Daniel Levine: Well, as a CEO making decisions about what drugs to advance in a pipeline, how does this possibly change the thinking about pursuing an ultra-rare indication?

Reenie McCarthy: I would think twice about it for sure. I mean, we undertook what was a fairly discreet development effort in this disease, and we ended up with results that were too compelling for us to walk away from with good conscience. We do have rare pediatric designation for this product for this indication. So investing some additional time and effort on regulatory activities and even natural history type studies was justifiable. What isn’t justifiable, what I don’t think we can raise financing for, is another pre-approval clinical trial. And certainly, I would think twice before, moving into a similar situation again.

Daniel Levine:  What’s the solution? How can the FDA do its job to ensure the safety and efficacy of therapies while making a viable pathway for ultra-rare disease drugs?

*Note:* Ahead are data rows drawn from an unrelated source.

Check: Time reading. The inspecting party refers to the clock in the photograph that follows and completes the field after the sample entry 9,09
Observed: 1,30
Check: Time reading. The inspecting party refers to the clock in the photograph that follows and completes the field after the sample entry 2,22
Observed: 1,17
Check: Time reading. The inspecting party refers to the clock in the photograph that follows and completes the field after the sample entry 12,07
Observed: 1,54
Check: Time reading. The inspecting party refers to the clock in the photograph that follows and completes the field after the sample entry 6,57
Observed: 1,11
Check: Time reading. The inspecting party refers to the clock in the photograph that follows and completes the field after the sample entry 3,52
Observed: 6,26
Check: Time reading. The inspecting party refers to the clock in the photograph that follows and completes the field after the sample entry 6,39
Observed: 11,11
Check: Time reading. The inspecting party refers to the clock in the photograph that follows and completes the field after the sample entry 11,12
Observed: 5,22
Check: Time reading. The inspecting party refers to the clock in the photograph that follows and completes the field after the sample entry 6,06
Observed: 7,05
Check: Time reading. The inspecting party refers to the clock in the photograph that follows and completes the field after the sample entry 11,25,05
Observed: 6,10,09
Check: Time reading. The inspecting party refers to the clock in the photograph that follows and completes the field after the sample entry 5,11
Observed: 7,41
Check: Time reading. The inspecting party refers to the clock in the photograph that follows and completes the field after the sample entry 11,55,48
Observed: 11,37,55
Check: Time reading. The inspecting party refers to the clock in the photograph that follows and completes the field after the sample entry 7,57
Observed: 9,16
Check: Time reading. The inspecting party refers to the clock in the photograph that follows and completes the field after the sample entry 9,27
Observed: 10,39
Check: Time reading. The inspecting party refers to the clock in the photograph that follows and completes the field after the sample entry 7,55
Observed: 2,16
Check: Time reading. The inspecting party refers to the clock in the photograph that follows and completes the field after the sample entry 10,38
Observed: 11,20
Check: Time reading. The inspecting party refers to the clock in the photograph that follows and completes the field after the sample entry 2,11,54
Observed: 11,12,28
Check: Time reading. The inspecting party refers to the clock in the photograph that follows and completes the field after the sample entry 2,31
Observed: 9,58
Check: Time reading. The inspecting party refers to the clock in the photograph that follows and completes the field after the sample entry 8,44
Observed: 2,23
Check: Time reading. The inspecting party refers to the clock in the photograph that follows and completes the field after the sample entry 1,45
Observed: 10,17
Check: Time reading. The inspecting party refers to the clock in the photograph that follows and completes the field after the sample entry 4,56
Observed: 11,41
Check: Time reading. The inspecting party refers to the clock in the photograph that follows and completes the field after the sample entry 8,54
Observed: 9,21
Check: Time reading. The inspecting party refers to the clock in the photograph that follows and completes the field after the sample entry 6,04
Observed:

Reenie McCarthy: So, from a safety perspective, we’ve heard from the FDA that if the FDA could take risk versus benefit into consideration the way Europe does, quite frankly, with some of their approval pathways, that there wouldn’t be an issue here. Because the safety profile of elamipretide has been fairly well characterized. We have mild to moderate injection site reactions. It’s a once daily injection. And so there really isn’t a safety concern here. I think it’s the efficacy side of the equation. And you have this situation where there’s a concern about type 1 versus type 2 error with the FDA, really looking for strong efficacy signals that, again, we’ve heard from senior FDA officials that it is as unethical to require placebo controlled trials meeting traditional P values in ultra-rare diseases as it would be in the cases of situations like anthrax, where you use the animal rule to potentially approve drugs. So, I think there’s a recognition within the agency that the efficacy standards are really, really challenging to meet in these situations. I just think that there’s a little bit of consternation about how, to your point, they can navigate that and still comply with their statutory standards. Certainly, some of the new proposals for accelerated approvals are both giving the FDA a little bit more teeth in terms of their enforcement power, which should address some of the concerns the agency has about using that pathway. But there’s also a proposal to have a centralized oversight within the FDA so that there’s broad awareness of drugs that go through that accelerated approval pathway to ensure better consistency. I think that consistency is key, like better consistency across different divisions and different reviewers within the FDA would certainly as a CEO allow you to calibrate your risks much better.

Daniel Levine: Reenie McCarthy, president and CEO of Stealth Biotherapeutics. Reenie, thanks so much for your time today.

Reenie McCarthy: Thanks, Danny. It was great talking to you.

This transcript has been edited for clarity and readability.